これは自分の持論だけど、はじめにを書くかどうかは問題ではない。仮に書くと決めた場合には、その枠だけを決めて、確保し、論文を書いた後に、全体を見回して、何がポイントかを抽象化して、その内容をズバリ具体的に書く。電気技術者として、「EVの普及と環境保護を両立するための解決策としてEVのバッテリーを有効利用するためのエコシステムを提案する」とか、「既存のビルの建材を太陽電池の素材として活用する技術の有効性を示した」とか、採点者の心を掴むようなキャッチーなセンテンスを盛り込む。何事も第一印象が重要だ。筆記試験でも最初の2−3行の印象は非常に大事だ。

基礎力は技術ノート

合格するための答案を「仕上げる」テクニックは色々あるけど、それよりも重要なことは技術ノートだ。自分の専門分野を見回して、もしくは過去問を調べて必須のキーワードを100個ほど選び、それに対する技術ノートを作成する。自分はパワポのA4縦で技術ノートV1を作成した。一つのキーワードで一枚の技術ノートをまとめると大体900字ぐらいの内容となる。それを見ながら600字の解答用紙に課題や対応策や留意点を書く。そうすると技術ノートより解答用紙に書いたものの方がロジカルだったりするので、それを参考に技術ノートV2を作成する。今度は技術ノートを見ないで原稿用紙600字に同様に課題や対応策や留意事項を書く。そうすると簡単に書ける部分と書けない部分がある。
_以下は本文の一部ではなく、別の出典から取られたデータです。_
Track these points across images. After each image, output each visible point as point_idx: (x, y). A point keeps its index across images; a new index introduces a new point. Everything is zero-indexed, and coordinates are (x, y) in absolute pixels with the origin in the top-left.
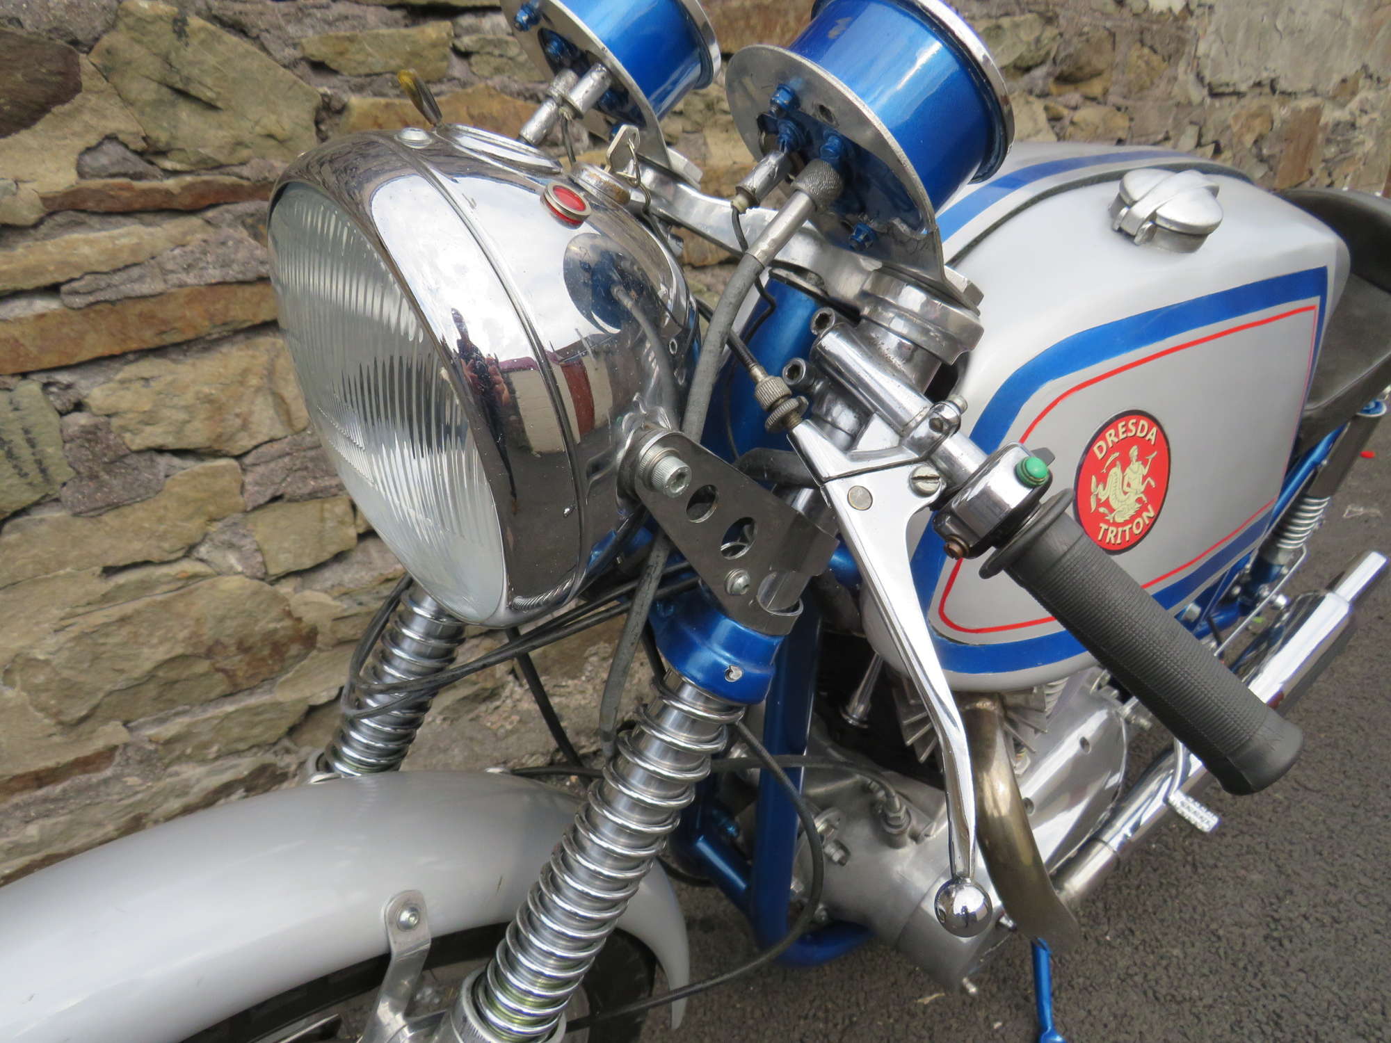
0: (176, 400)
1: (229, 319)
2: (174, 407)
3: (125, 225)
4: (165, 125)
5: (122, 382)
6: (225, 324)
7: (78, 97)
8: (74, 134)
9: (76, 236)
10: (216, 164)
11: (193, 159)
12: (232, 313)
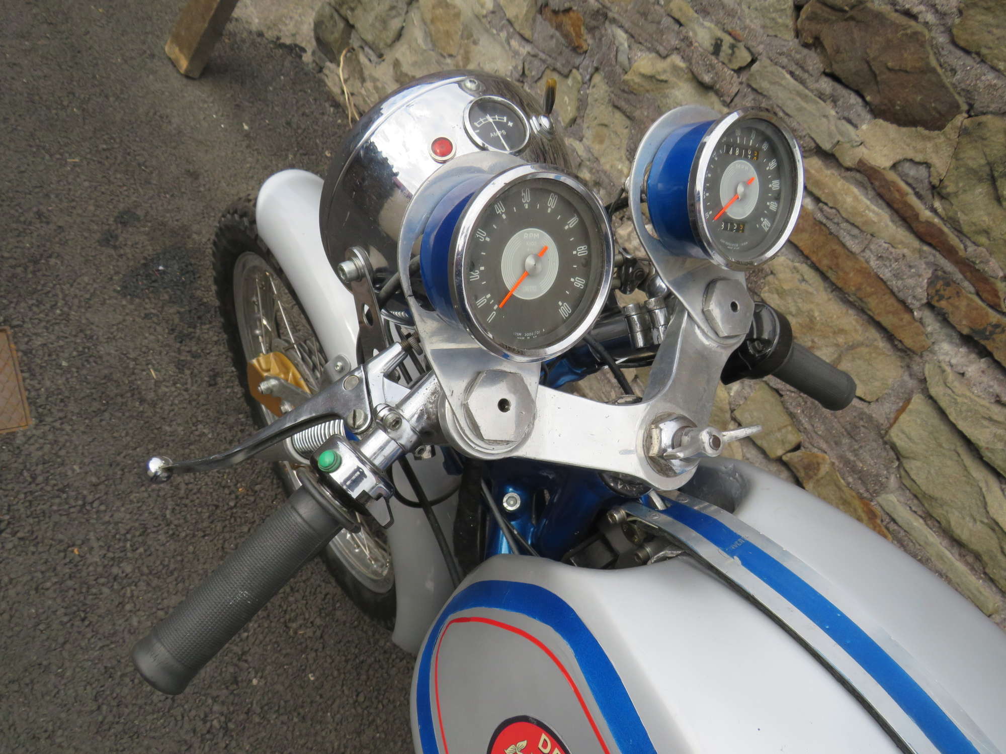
0: (799, 301)
1: (865, 300)
2: (795, 302)
3: (883, 209)
4: (961, 185)
5: (795, 268)
6: (861, 299)
7: (936, 132)
8: (914, 148)
9: (856, 190)
10: (958, 227)
11: (951, 214)
12: (870, 300)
書けないところは理解が不足しているか、知識が不足しているか、ロジカルでないかなので、それを参考に技術ノートV3を作成する。技術ノートを作るのには30分から1時間はかかる。原稿用紙に書くには30分。それを3回なので、1つのキーワードに2-3時間をかけることになる。それを百枚なので、200-300時間となる。試験までにその時間を捻出できるかどうかも鍵だ。

成功の秘訣は習慣化

毎日朝に2時間、夜に2時間、週末に8時間学習と週36時間の学習で200時間をこなそうとすると5.5週なので、1ヶ月半でも可能だ。しかし、週20時間で300時間をこなすには15週とほぼ4ヶ月必要だ。どのペースでやるかは人によるが、大事なことは習慣化だ。自分の場合は、会社の近くのジョナサンが朝6時半から営業するので、営業開始とともに入ってモーニングを頼み、食事を10分で終えたら、2時間集中して、8時40分にレストランを出て会社に向かう。会社勤務が終わったら、真っ直ぐに自宅に帰らずに最寄駅のスタバで2時間頑張る。平日はこれで毎日4時間を捻出した。最近ならテレワークも普及しているので、通勤時間に費やした分を学習に充てることも可能だろう。大事なことは習慣化することだ。習慣化することが学習を進めるための大きな成功要因だと思う。

まとめ

色々書いたけど、最終的に大事なことはやはりその解答を読んだ試験官の心に響くかどうかだろう。陳腐な解答とみなされてしまうのか、素晴らしい解答だと感心してもらえるのか、参ったと思わせるのか。たかだか三枚の解答用紙だけど、100人いれば100通りの回答がある。上位10%に残るには、普段からの地道な技術ノートの研鑽と、社会や技術の動向の把握、そして、斬新なアイデアと読み手(=試験官)に配慮した書き方をマスターしておきたい。技術士試験はゴールではなくスタートだ。技術士として活躍できるように書く力や話す力を養成する場と捉えて研鑽を積んでほしいと思う。

以上

最後まで読んで頂きありがとうございました。